Pierre le Vénérable, abbé de Cluny de 1122 à sa mort en 1156, fait partie des grandes figures du Moyen Âge central ; symbole de la puissance d'un ordre pourtant sur le déclin, cet homme dont il se dit qu'il pouvait se rendre de Cluny, au Sud de la Bourgogne, à Paris sans jamais quitter les terres de son abbaye compta alors par son influence dans la vie politique du royaume de France, mais aussi dans la vie de l'Eglise, aussi bien locale qu'européenne. Mais s’il reste connu aujourd’hui, c’est surtout pour son œuvre littéraire, particulièrement importante et dans l’histoire de Cluny et dans celle du XIIe siècle : sa correspondance fait, au même titre que celle de Bernard de Clairvaux, figure de modèle pour ses contemporains, et ses grands traités d’apologétique, adressés aux fidèles de l’hérétique Pierre de Bruys, aux Juifs puis aux musulmans sont un projet très original, qui a particulièrement retenu l’attention des historiens : figure d’une certaine forme de tolérance, l’abbé de Cluny s’attache toujours à ne s’appuyer que sur des arguments recevables par ses destinataires (et n’utilise donc pas, par exemple, le Nouveau Testament dans son traité aux Juifs) ; et, d’autre part, il s’attache à utiliser des sources de première main, fait dont témoigne la traduction latine du Coran qu’il fait réaliser en Espagne dans les années 1140.
Depuis les années 1960, l’ensemble de l’œuvre de Pierre le Vénérable a fait l’objet, par étapes, d’éditions critiques, et cette édition de son œuvre poétique vient clore cette série. La poésie de Pierre le Vénérable est une production disparate, étalée sans doute sur plus de quarante ans, qui retient l’attention, en plus de sa valeur poétique propre, pour le témoignage qu’elle apporte sur la poésie au XIIe siècle : à l’exact opposé de Bernard de Clairvaux, Pierre le Vénérable défend fermement la culture de la poésie, allant jusqu’à prendre, en presque cinq cent vers, la défense de son secrétaire, à qui l’on avait reproché d’écrire — en vers — le panégyrique de son abbé : il s’agit là d’une entreprise, unique au Moyen Âge, de justification à la fois de l’art de l’éloge, hérité de l’Antiquité, et de la poésie, et c’est à ce titre que l’ouvrage a particulièrement retenu l’attention, en son temps, d’Ernst Robert Curtius.

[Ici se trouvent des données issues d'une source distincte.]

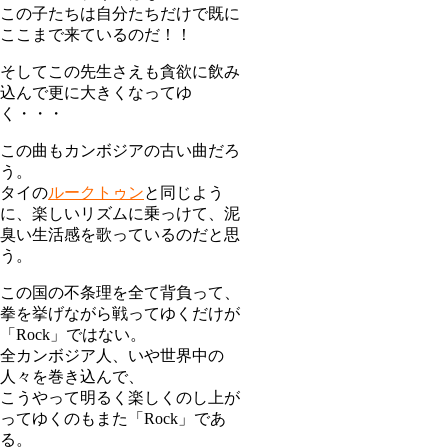
この子たちは自分たちだけで既に
ここまで来ているのだ！！
そしてこの先生さえも貪欲に飲み
込んで更に大きくなってゆ
く・・・
この曲もカンボジアの古い曲だろ
う。
タイの
ルークトゥン
と同じよう
に、楽しいリズムに乗っけて、泥
臭い生活感を歌っているのだと思
う。
この国の不条理を全て背負って、
拳を挙げながら戦ってゆくだけが
「Rock」ではない。
全カンボジア人、いや世界中の
人々を巻き込んで、
こうやって明るく楽しくのし上が
ってゆくのもまた「Rock」であ
る。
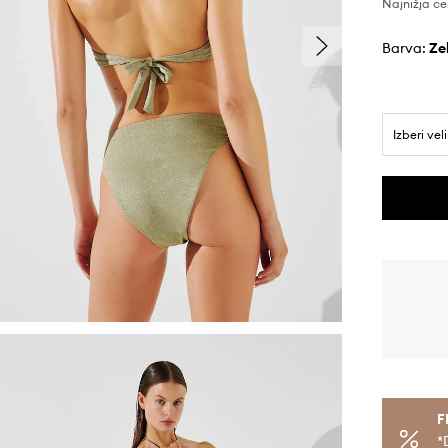
Najnižja ce
Barva:
z
Izberi vel
F
*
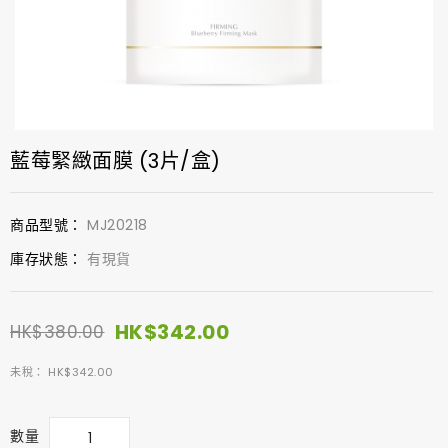
藍莓緊緻面膜 (3片/盒)
商品型號：
MJ20218
庫存狀態：
有現貨
HK$342.00
HK$380.00
未稅： HK$342.00
數量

En outre, Pierre le Vénérable, en plus de pratiquer lui-même la composition poétique, s’est attaché à en favoriser les auteurs : c’est ainsi que s’explique, par exemple, sa sympathie pour un moine toulousain inconnu par ailleurs, mais destinataire de sa seule lettre en vers ; mais c’est aussi ainsi que s’explique le fait que Pierre le Vénérable ait fait venir à Cluny tant celui qui va devenir son secrétaire, Pierre de Poitiers, jeune clunisien aquitain doué pour les vers, que, probablement, Raoul Tortaire, un moine de Fleury, poète particulièrement prolifique et qui semble avoir fini sa vie à Cluny. Comment, en se fondant sur ces arguments, ne pas voir dans l’accueil réservé à Abélard après le concile de Sens une sympathie pour l’un des hommes les plus brillants de sa génération, mais aussi une certaine communauté d’esprit avec celui qui est l’auteur d’un cycle d’hymnes complets pour l’abbaye du Paraclet ? S’il est excessif, sans doute, de parler de « cercle poétique clunisien », il demeure que, durant une trentaine d’années, sous l’action consciente de Pierre le Vénérable, Cluny s’illustre exceptionnellement dans le domaine de la poésie.
Cette édition, la première édition critique des œuvres poétiques de Pierre le Vénérable et la première édition complète originale depuis le début du XVIIe siècle, établit entièrement le texte d’après l’ensemble des manuscrits aujourd’hui connus, comblant ainsi une lacune dans la documentation de Pierre le Vénérable et de la poésie du XIIe siècle. La traduction française qui fait face au texte original latin est la première traduction intégrale dans une langue vernaculaire.
Franz Dolveck est archiviste paléographe et agrégé de l’Université. Spécialiste de poésie latine, de l’Antiquité à la Renaissance, il termine une thèse de doctorat consacrée à l’édition critique de l’œuvre poétique de Paulin de Nole († 431).